Students in this module will learn to understand the emerging area of cloud computing and how it relates to traditional models of computing, and gain competence in MapReduce as a programming model for distributed processing of big data.
This module aims to introduce back-end cloud computing techniques for processing "big data" (terabytes/petabytes) and developing scalable systems (with up to millions of users). We focus mostly on MapReduce, which is presently the most accessible and practical means of computing for "Web-scale" problems, but will discuss other techniques as well.
- Introduction to Cloud Computing
- Cloud Computing Technologies and Types
- Parallel Computing and Distributed Systems
- Big Data
- MapReduce and Hadoop
- Running Hadoop in the Cloud [Practical Lab Class]
- Developing MapReduce Programs
- Link Analysis in the Cloud
- Data Management in the Cloud
- Information Retrieval in the Cloud
- Beyond MapReduce (e.g., Apache Spark)
Good knowledge of object-oriented programming in Python would be necessary.
All dates and timetables are listed in the programme handbooks of individual programmes.

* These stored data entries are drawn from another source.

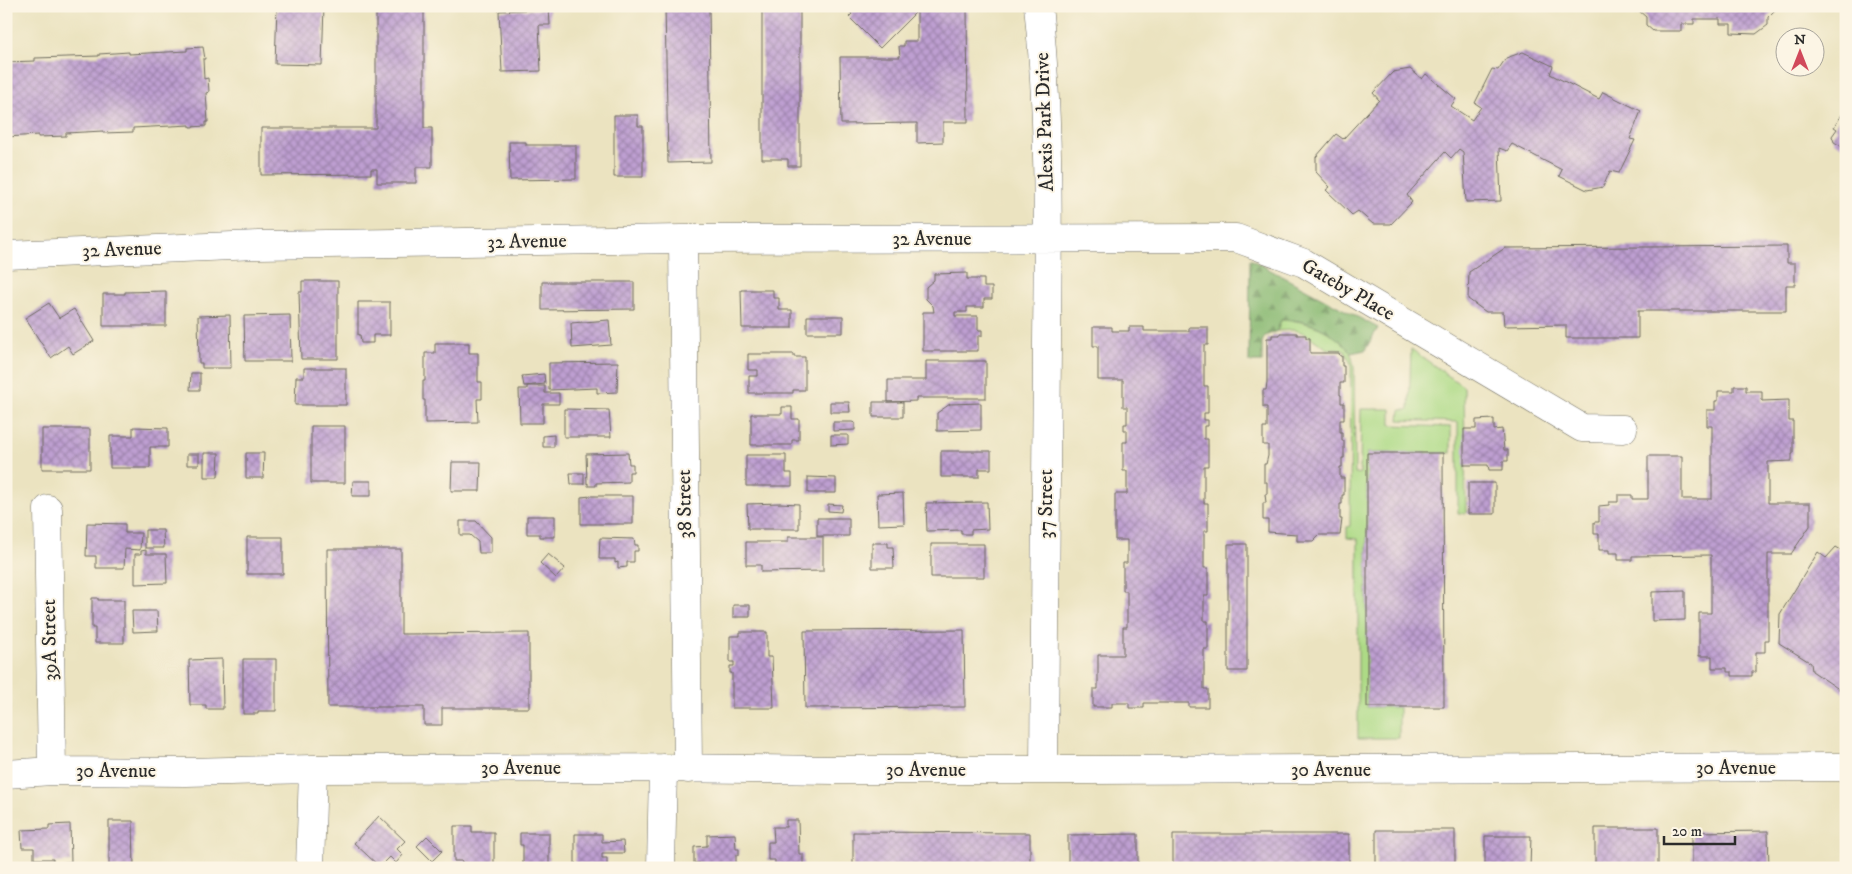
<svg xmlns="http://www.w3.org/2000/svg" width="1852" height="874" font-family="'IM FELL DW Pica',serif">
  <defs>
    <pattern id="forest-firs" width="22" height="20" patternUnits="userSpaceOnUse" patternTransform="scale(1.25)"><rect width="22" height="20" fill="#8aba73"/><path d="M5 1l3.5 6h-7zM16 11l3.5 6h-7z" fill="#71975f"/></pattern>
    <pattern id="building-cross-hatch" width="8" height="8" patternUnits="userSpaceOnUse" patternTransform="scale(1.25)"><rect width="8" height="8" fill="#be9fd1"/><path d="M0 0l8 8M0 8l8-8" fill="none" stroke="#9b82aa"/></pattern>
  </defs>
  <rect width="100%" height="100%" fill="#fcf5e5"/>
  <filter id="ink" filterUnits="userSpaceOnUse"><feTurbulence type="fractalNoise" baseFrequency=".02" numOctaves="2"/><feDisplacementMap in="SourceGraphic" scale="10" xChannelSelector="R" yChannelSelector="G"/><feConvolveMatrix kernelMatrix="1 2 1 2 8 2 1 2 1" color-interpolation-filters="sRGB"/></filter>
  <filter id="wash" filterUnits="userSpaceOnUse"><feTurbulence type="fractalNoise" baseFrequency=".0096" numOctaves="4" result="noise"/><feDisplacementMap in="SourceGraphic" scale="20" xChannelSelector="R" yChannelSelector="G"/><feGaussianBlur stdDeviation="1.12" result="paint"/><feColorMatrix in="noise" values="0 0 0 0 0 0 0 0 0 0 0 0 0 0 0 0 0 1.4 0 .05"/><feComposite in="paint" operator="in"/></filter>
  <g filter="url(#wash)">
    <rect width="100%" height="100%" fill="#ebe3c0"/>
    <path fill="#adda86" stroke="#6c8258" d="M1281 320C1303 319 1338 331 1350 352 1352 356 1353 362 1354 367L1355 474 1360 473 1361 409H1391V425L1451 427V453H1367V707H1399V738H1358V539L1347 538V527L1350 526 1351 364 1345 351 1336 348 1328 349 1304 333 1295 330 1277 331Z
      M1411 349 1464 387 1466 513H1458V422L1399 420 1400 410H1409Z"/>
    <path fill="url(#forest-firs)" stroke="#5a724f" d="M1250 259 1378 328 1365 350 1351 353C1335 332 1308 318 1281 320L1277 331 1265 336 1262 342V362H1249Z"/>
    <g id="blocks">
      <path fill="url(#building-cross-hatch)" d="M277 6H324L322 65 275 64Z
        M376 6H424V128H432V167H416V183H377V169H371V174L261 175V128H376Z
        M665 6H709L711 162 668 163Z
        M844 6H967L968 122H943V142L917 143V123L841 124 840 57H900L899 46H904V41H917V11L880 48 849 17 852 14Z
        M1629 6H1779L1768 17V25L1756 34 1731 33V24H1720V19H1694V24H1681V31H1653L1646 25V17L1638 10 1635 12Z
        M762 8H800V166H788V159H762Z
        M549 9 550 25H539L541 71 502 72 499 11Z
        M203 47 205 59H203L204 79 208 78 209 92 206 93 208 122H206V126L190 127V125L133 128V132L103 133V131L66 133V136L38 137V135L6 137V62L35 61V58L99 56V54L129 52V54L187 51V48Z
        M1523 52 1553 66 1550 74 1599 99 1603 92 1641 111 1630 139 1635 140 1619 173 1610 171 1603 187 1587 190 1559 176 1562 170 1512 144 1507 151 1499 148 1501 201 1466 202 1463 152 1459 149 1451 158 1445 152 1407 195 1412 202 1391 224H1373L1358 211 1352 215 1326 190 1330 187 1316 172V157L1336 134 1343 139 1379 100 1373 93 1393 72 1410 69 1422 79 1426 74 1456 99 1451 106 1472 120 1481 107 1475 103 1492 69 1498 70 1506 58Z
        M1843 113 1846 115V149L1834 142 1832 136 1837 129 1834 127Z
        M614 115H638V126H643V177H614Z
        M509 142H526V145H576V179L510 180Z
        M1787 246V263H1795V285H1786V311H1638V338H1566V325L1504 326 1503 312H1486L1468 299 1469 272 1505 248Z
        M967 273V279H984V287H992V299H984V307H967V312H955V316H978V330H982V336H978V351H923V312H934L933 306 926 299V287L934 280V274Z
        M302 281H338V359H301L299 292H302Z
        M542 282H634V309L542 310Z
        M741 290H773V298H779V310H792V328H742Z
        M166 291V326H103V294H125V292Z
        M358 302H390V335H373V343H361L360 335H358Z
        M49 303 59 318 74 309 94 341 73 354 68 346 51 358 25 318Z
        M230 315 231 368H202V363H199L198 316Z
        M290 315 291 361H245L244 316Z
        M807 316H843V333H807Z
        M609 320 611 345 572 348 571 323Z
        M1093 327H1112V331H1129V327H1144V331H1189V327H1208V345H1204V386H1208V413H1204V420H1208V426H1204V439H1208V466H1204V503H1208V531H1204V568H1208V596H1204V621H1208V649H1204V689H1208V707H1189V703H1144V708H1129V703H1112V707H1093V689H1098V655H1123V627H1127V591H1123V563H1127V540H1115V494H1127V471H1123V442H1127V430H1124V424H1127V407H1123V380H1098V346H1093Z
        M1280 333H1297V335H1306V338H1310V353H1339L1340 356H1342V366H1344V383H1340V395H1341V403H1344V420H1340V432H1342V441H1344V458H1342V467H1340V478H1344V495H1342V504H1340V519H1342L1340 535H1319L1313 541H1297V534L1268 532V520H1263V503H1266L1265 494H1267V482H1264V464H1266L1268 456V445H1263V428H1267V407H1263V390H1266L1267 382V338H1272V335H1280Z
        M435 343H469V353H478V382H482V399H477L478 422 425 423V400H423V381H425V353H435Z
        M748 354H794V357H805V390H793V393H749V376H758V370H748Z
        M926 361H986V398H916V401L888 402V380H926Z
        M618 362 617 392 597 393V388L549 390V363Z
        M304 368H346V405H295L296 377H304Z
        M191 373H200V390H190Z
        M544 374 545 384 524 386 522 376Z
        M527 386H545V393H559V404H543V423H520L519 389H527Z
        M1734 386H1746V391H1762V401L1789 400V421H1793V454H1792V461L1768 462V503H1810V526L1791 554H1768V640H1765V652H1756V672H1752V676H1732V672H1727V668H1712V656H1699V613H1711V555L1632 556V560H1618V553H1609V550H1599V534H1594V522H1599V506L1609 505V502H1618V495H1632V499H1648V456H1682V499H1712V426H1707V410H1715V401H1718V391H1734Z
        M830 402H849L850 412H830Z
        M873 402H903V417H873Z
        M981 403V430L937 431V413L950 404Z
        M782 407H792V419H799V440H792V445H751V414H782Z
        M564 409 609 410 611 437H564Z
        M1494 419V430L1502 429 1504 450H1508V461H1503V470H1489L1488 465H1464V429H1476V420Z
        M833 422H852L855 423V430L833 431Z
        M311 426H345V483H311Z
        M133 427 168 428V447H150V468H110V436H133Z
        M42 429H90V469H42Z
        M554 435V447H543V436Z
        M831 435H848V444L831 445Z
        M941 451H991V469H979V477H941Z
        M204 453H219L218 477H204Z
        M246 453H264L263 478H246Z
        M628 453 629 464H633V472H629V482L596 483V486H588V483L587 484 586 454Z
        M1367 453H1443L1444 707H1367Z
        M187 454H199V465H187Z
        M746 455H786V473H792V486H746Z
        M452 462H481L480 491H451Z
        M570 473H584V484H571Z
        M808 477 836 478V493H808Z
        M353 481H371V496H352Z
        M1468 483H1495V514H1468Z
        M903 493 904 524 878 525 877 494Z
        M591 496H633V524H581V497Z
        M987 502 988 529 971 530V534H961V530L927 531 926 503Z
        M780 503 799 504V529H748L747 504Z
        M828 504 842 505 841 512 828 511Z
        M527 516H555V537H540V534H527Z
        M817 518H849V536H817Z
        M460 521H476L491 537V553H479L478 542 470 535H460Z
        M87 523 125 524V533H141L140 550 125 549 124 568H96V556H86Z
        M145 530H163L164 548H145Z
        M247 537H283V574H247Z
        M788 537H823V571L761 572V565H746V542H788Z
        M600 538 634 539 635 545H638V551H634V562H627V567L618 568V562L615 563V559H599Z
        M872 543H888V547H893L894 568H872Z
        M931 544H984V577H931Z
        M1228 544H1247V671H1228Z
        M1836 547 1846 553V694L1812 671 1811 663 1779 643 1780 614 1818 552 1826 558Z
        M327 549H401V634L529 633V708H442V725H424V707H328Z
        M146 550V554H166L167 583 135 584V554H141V551Z
        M548 554 565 568 556 578 540 563Z
        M1685 591V620L1652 621V592Z
        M92 598H98V600H124V643H95V628H92Z
        M733 605H750V617H733Z
        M132 611H157L158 631 133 632Z
        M964 630 965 707 805 708 804 631Z
        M740 632H767V657H772L774 708H732V673H730V666H734V662H730V636H740Z
        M222 659 223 709H206V705H190L189 660Z
        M243 659H276V711H258V714H243Z
        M379 816 405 841 397 849 403 855 396 863 390 857 380 867 354 843Z
        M786 820H798L799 854H803V867H775V860H768V842H774L773 827H786Z
        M109 821H133L134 868H109Z
        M70 824 71 862 53 863V859H34V848H22L21 830 49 829V825Z
        M454 826H472V832H494V868H462V861H454Z
        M1595 828H1658V868H1595Z
        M1376 830H1455V868H1376Z
        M1768 831 1769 868H1692V832Z
        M853 832 1030 833V868H853Z
        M520 833H549V868H524V865H523V845H520Z
        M575 834H602V842L623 841 624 853H602V858H607V868H575Z
        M735 834 736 849H739V855H736V868H700V863H694V847L707 846V835Z
        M1138 834V868H1068V835Z
        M1173 834H1349V868H1173Z
        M427 836 442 851 432 861 417 846Z
        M1485 836H1531L1530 868H1485Z"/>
    </g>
  </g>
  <g filter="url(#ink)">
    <use href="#blocks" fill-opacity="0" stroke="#6e6b5f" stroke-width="1"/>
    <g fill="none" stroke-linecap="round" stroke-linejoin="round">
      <g stroke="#6e6b5f" stroke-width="29">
        <path id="minor" d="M1038 6C1050 118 1048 231 1047 344 1046 486 1045 628 1044 770
          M683 239 688 769
          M6 255 258 245 683 239 1236 238 1304 263 1582 428 1623 429
          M48 509 52 771
          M6 774 52 771 186 772 313 769 663 768 835 770H1086L1846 767
          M310 868 313 769
          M661 868 663 768"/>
      </g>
      <use href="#minor" stroke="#fff" stroke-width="28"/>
    </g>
  </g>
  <g text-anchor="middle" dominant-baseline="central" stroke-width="4" stroke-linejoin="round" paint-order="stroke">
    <g font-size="20" fill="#2b2b2b" stroke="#fcf5e5">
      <text transform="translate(1045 122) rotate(-92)">Alexis Park Drive</text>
      <text x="932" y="239">32 Avenue</text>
      <text transform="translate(527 242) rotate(-1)">32 Avenue</text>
      <text transform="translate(122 250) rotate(-2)">32 Avenue</text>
      <text transform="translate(1348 290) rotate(30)">Gateby Place</text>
      <text transform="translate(685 504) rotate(-91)">38 Street</text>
      <text transform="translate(1046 504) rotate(-90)">37 Street</text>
      <text transform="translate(50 640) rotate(-91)">39A Street</text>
      <text x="521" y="768">30 Avenue</text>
      <text x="1736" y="768">30 Avenue</text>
      <text x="926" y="770">30 Avenue</text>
      <text x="1331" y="770">30 Avenue</text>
      <text x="116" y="771">30 Avenue</text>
    </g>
  </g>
  <rect width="1852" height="874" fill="none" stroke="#fcf5e5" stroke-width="25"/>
  <g transform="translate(1800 52)"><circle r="24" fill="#fcf5e5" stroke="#a8a49b"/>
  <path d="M0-4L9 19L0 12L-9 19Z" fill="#d1495b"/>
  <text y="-8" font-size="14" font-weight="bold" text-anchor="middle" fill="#2b2b2b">N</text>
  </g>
  <path d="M1664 836v8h71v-8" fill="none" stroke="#2b2b2b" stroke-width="2.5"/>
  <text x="1672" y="836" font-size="15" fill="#2b2b2b" stroke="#fcf5e5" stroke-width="4" paint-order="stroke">20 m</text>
</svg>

A couple of programming assignments.
Coursework (20%). Examination (80%).
- Jothy Rosenberg and Arthur Mateos, The Cloud at Your Service, Manning, 2010.
- Jimmy Lin and Chris Dyer, Data-Intensive Text Processing with MapReduce, Morgan and Claypool, 2010.
- Extensive use is made of other relevant book chapters and research papers that are distributed in class or provided online.